**DATASET RECORDS**
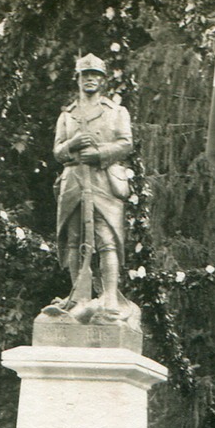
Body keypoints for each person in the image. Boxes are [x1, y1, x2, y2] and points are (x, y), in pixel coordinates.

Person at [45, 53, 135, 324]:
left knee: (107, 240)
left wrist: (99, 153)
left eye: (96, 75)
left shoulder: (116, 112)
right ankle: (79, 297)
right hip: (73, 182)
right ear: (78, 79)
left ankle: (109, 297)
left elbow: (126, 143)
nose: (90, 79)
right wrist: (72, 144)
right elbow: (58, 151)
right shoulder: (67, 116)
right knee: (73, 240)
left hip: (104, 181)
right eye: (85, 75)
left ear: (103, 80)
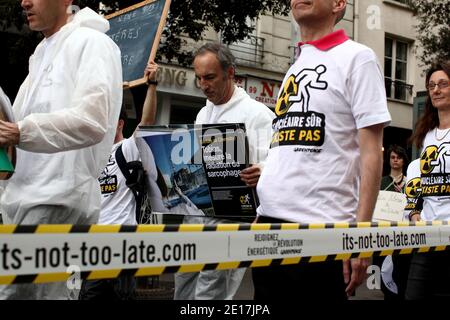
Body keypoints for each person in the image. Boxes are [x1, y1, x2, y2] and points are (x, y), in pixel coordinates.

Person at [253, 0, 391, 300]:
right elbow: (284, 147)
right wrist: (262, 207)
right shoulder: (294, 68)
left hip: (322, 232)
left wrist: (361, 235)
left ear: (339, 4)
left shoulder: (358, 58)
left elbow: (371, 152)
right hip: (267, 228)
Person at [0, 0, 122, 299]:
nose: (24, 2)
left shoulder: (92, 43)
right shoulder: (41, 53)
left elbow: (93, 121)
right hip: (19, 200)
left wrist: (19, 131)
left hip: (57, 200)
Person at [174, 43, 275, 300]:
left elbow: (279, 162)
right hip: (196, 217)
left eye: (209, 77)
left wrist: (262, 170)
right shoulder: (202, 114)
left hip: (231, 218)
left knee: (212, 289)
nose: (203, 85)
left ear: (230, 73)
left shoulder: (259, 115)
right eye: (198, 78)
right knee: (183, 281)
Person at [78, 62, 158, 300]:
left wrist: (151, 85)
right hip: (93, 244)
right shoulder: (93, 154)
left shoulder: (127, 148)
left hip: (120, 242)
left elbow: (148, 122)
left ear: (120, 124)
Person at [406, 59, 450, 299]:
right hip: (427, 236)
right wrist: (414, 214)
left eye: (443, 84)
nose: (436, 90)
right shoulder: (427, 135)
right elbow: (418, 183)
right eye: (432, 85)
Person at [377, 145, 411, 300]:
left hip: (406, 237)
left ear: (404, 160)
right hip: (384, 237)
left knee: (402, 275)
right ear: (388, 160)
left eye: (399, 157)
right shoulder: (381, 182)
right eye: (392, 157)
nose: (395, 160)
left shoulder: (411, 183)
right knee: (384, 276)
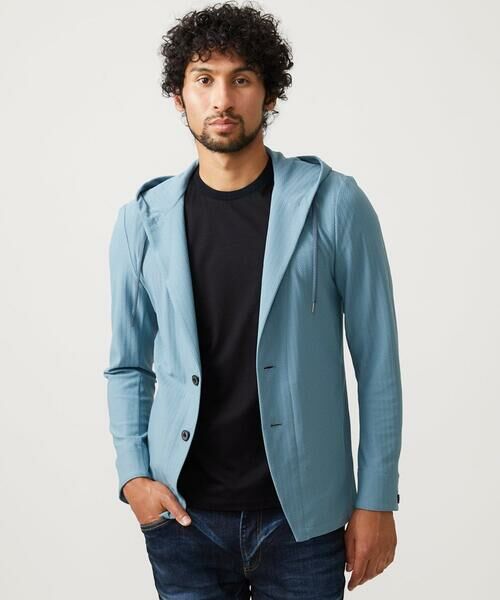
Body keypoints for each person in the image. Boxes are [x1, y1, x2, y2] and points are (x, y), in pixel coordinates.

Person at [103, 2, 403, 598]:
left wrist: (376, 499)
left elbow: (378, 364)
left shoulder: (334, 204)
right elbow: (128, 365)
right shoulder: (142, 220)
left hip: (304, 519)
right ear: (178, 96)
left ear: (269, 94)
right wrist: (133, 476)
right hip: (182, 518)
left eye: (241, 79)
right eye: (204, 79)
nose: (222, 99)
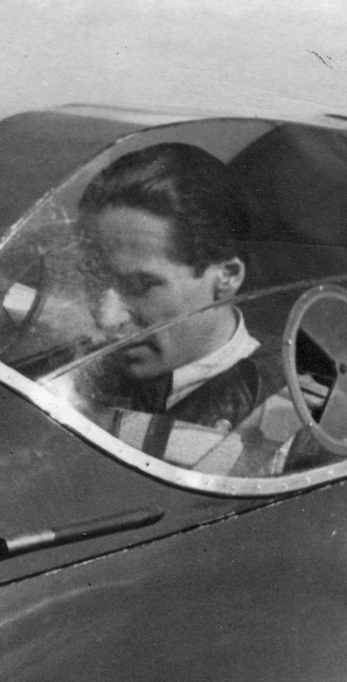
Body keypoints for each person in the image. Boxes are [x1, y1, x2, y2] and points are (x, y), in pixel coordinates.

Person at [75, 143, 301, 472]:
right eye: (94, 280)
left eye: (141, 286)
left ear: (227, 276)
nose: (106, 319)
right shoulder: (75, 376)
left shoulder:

**TASK OBJECTIVE**
In the copy, include every record exactly and no pictures.

**TASK OUTPUT**
Body keypoints for each person in the image. Boxes are [x1, y1, x2, y2] and points are (x, y), in pixel coordinates.

Person at [45, 53, 135, 324]:
left knee: (107, 240)
left wrist: (99, 153)
left eye: (96, 75)
left shoulder: (116, 112)
right ankle: (79, 297)
right hip: (73, 182)
right ear: (78, 79)
left ankle: (109, 297)
left elbow: (126, 143)
nose: (90, 79)
right wrist: (72, 144)
right elbow: (58, 151)
right shoulder: (67, 116)
right knee: (73, 240)
left hip: (104, 181)
right eye: (85, 75)
left ear: (103, 80)
Body keypoints for each person in the image. Boxes are [x1, y1, x2, y2] and points are (x, y), in pixel coordinates.

Person at [253, 0, 391, 300]:
right elbow: (284, 147)
right wrist: (262, 207)
right shoulder: (294, 68)
left hip: (322, 232)
left wrist: (361, 235)
left ear: (339, 4)
left shoulder: (358, 58)
left elbow: (371, 152)
right hip: (267, 228)
Person at [0, 0, 122, 299]:
nose: (24, 2)
left shoulder: (92, 43)
right shoulder: (41, 53)
left elbow: (93, 121)
right hip: (19, 200)
left wrist: (19, 131)
left hip: (57, 200)
Person at [174, 43, 275, 300]:
left elbow: (279, 162)
right hip: (196, 217)
left eye: (209, 77)
left wrist: (262, 170)
right shoulder: (202, 114)
left hip: (231, 218)
left knee: (212, 289)
nose: (203, 85)
left ear: (230, 73)
left shoulder: (259, 115)
right eye: (198, 78)
right knee: (183, 281)
Person at [78, 62, 158, 300]:
left wrist: (151, 85)
right hip: (93, 244)
right shoulder: (93, 154)
left shoulder: (127, 148)
left hip: (120, 242)
left elbow: (148, 122)
left ear: (120, 124)
Person at [406, 59, 450, 299]:
right hip: (427, 236)
right wrist: (414, 214)
left eye: (443, 84)
nose: (436, 90)
right shoulder: (427, 135)
right elbow: (418, 183)
right eye: (432, 85)
Person at [377, 145, 411, 300]:
left hip: (406, 237)
left ear: (404, 160)
right hip: (384, 237)
left knee: (402, 275)
right ear: (388, 160)
left eye: (399, 157)
right shoulder: (381, 182)
right eye: (392, 157)
nose: (395, 160)
left shoulder: (411, 183)
right knee: (384, 276)
Body keypoints for each person in the image. Boxes are [x1, y1, x2, y2] and points are (x, y), in pixel coordinates.

Person at [103, 2, 403, 598]:
left wrist: (376, 499)
left elbow: (378, 364)
left shoulder: (334, 204)
right elbow: (128, 365)
right shoulder: (142, 220)
left hip: (304, 519)
right ear: (178, 96)
left ear: (269, 94)
right wrist: (133, 476)
right hip: (182, 518)
left eye: (241, 79)
right eye: (204, 79)
nose: (222, 99)
Body keypoints for each person in the image. Boxes are [x1, y1, x2, y2] and points are (x, y), in pixel coordinates.

Person at [75, 143, 301, 472]:
right eye: (94, 280)
left eye: (141, 286)
left ear: (227, 276)
nose: (106, 319)
right shoulder: (75, 376)
left shoulder:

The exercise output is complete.